■ What the exercise asks ■
Edit the rows from the line that has "PÁGINA INICIAL" through the end of the rows so that "COLUNAS" becomes "ARTIGOS", and keep everything else the same. Leave the pictures out of your answer.

[Data records]
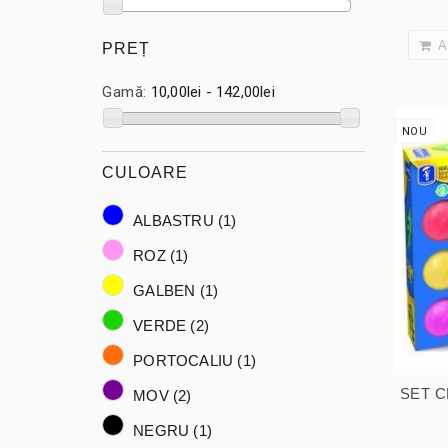
A
PREȚ
Gamă:
10,00lei - 142,00lei
NOU
CULOARE
ALBASTRU
(1)
ROZ
(1)
GALBEN
(1)
VERDE
(2)
PORTOCALIU
(1)
SET 
MOV
(2)
NEGRU
(1)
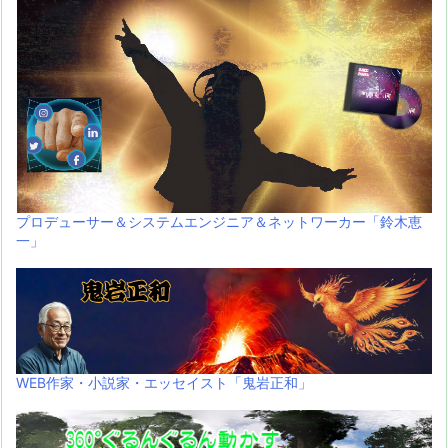
プロデューサー＆システムエンジニア＆ネットワーカー「鈴木恵
一」
WEB作家・小説家・エッセイスト「鬼岩正和」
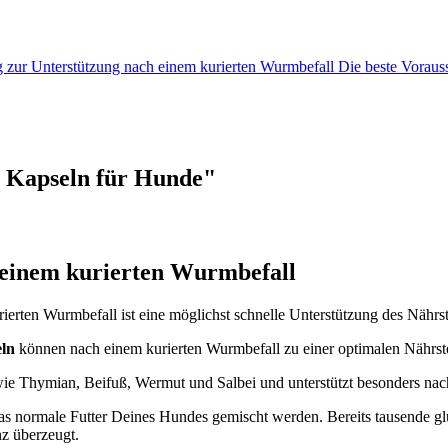
ur Unterstützung nach einem kurierten Wurmbefall Die beste Voraus
 Kapseln für Hunde"
 einem kurierten Wurmbefall
erten Wurmbefall ist eine möglichst schnelle Unterstützung des Nährst
ln
können nach einem kurierten Wurmbefall zu einer optimalen Nährsto
e wie Thymian, Beifuß, Wermut und Salbei und unterstützt besonders na
das normale Futter Deines Hundes gemischt werden. Bereits tausende g
nz überzeugt.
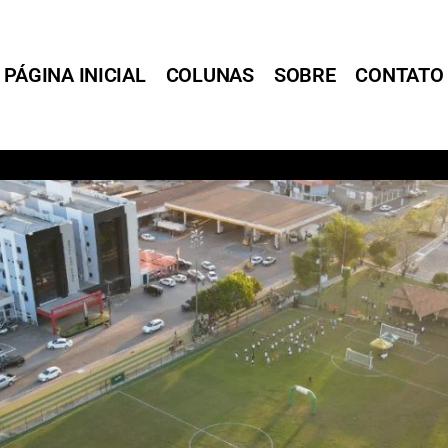
PÁGINA INICIAL
COLUNAS
SOBRE
CONTATO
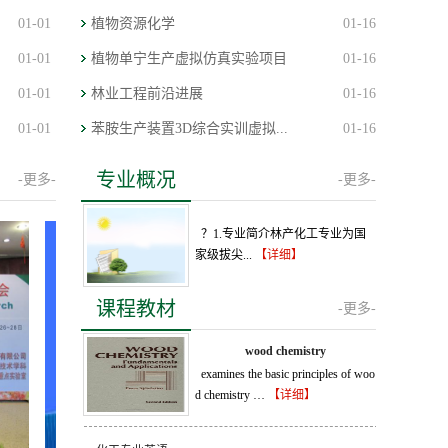
01-01
植物资源化学
01-16
01-01
植物单宁生产虚拟仿真实验项目
01-16
01-01
林业工程前沿进展
01-16
01-01
苯胺生产装置3D综合实训虚拟...
01-16
专业概况
-更多-
-更多-
？1.专业简介林产化工专业为国
家级拔尖...
【详细】
课程教材
-更多-
wood chemistry
examines the basic principles of woo
d chemistry …
【详细】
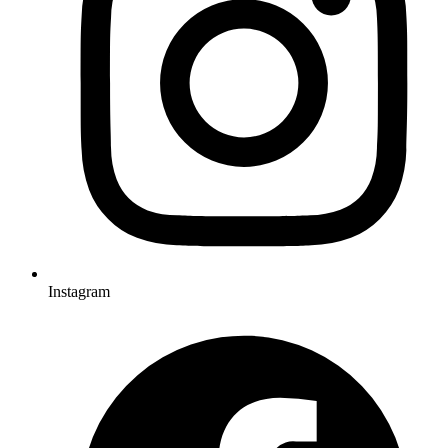
Instagram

■ Task response ■
PÁGINA INICIAL
ARTIGOS
SOBRE
CONTATO
01-01
植物资源化学
01-16
01-01
植物单宁生产虚拟仿真实验项目
01-16
01-01
林业工程前沿进展
01-16
01-01
苯胺生产装置3D综合实训虚拟...
01-16
专业概况
-更多-
-更多-
？1.专业简介林产化工专业为国
家级拔尖...
【详细】
课程教材
-更多-
wood chemistry
examines the basic principles of woo
d chemistry …
【详细】
Instagram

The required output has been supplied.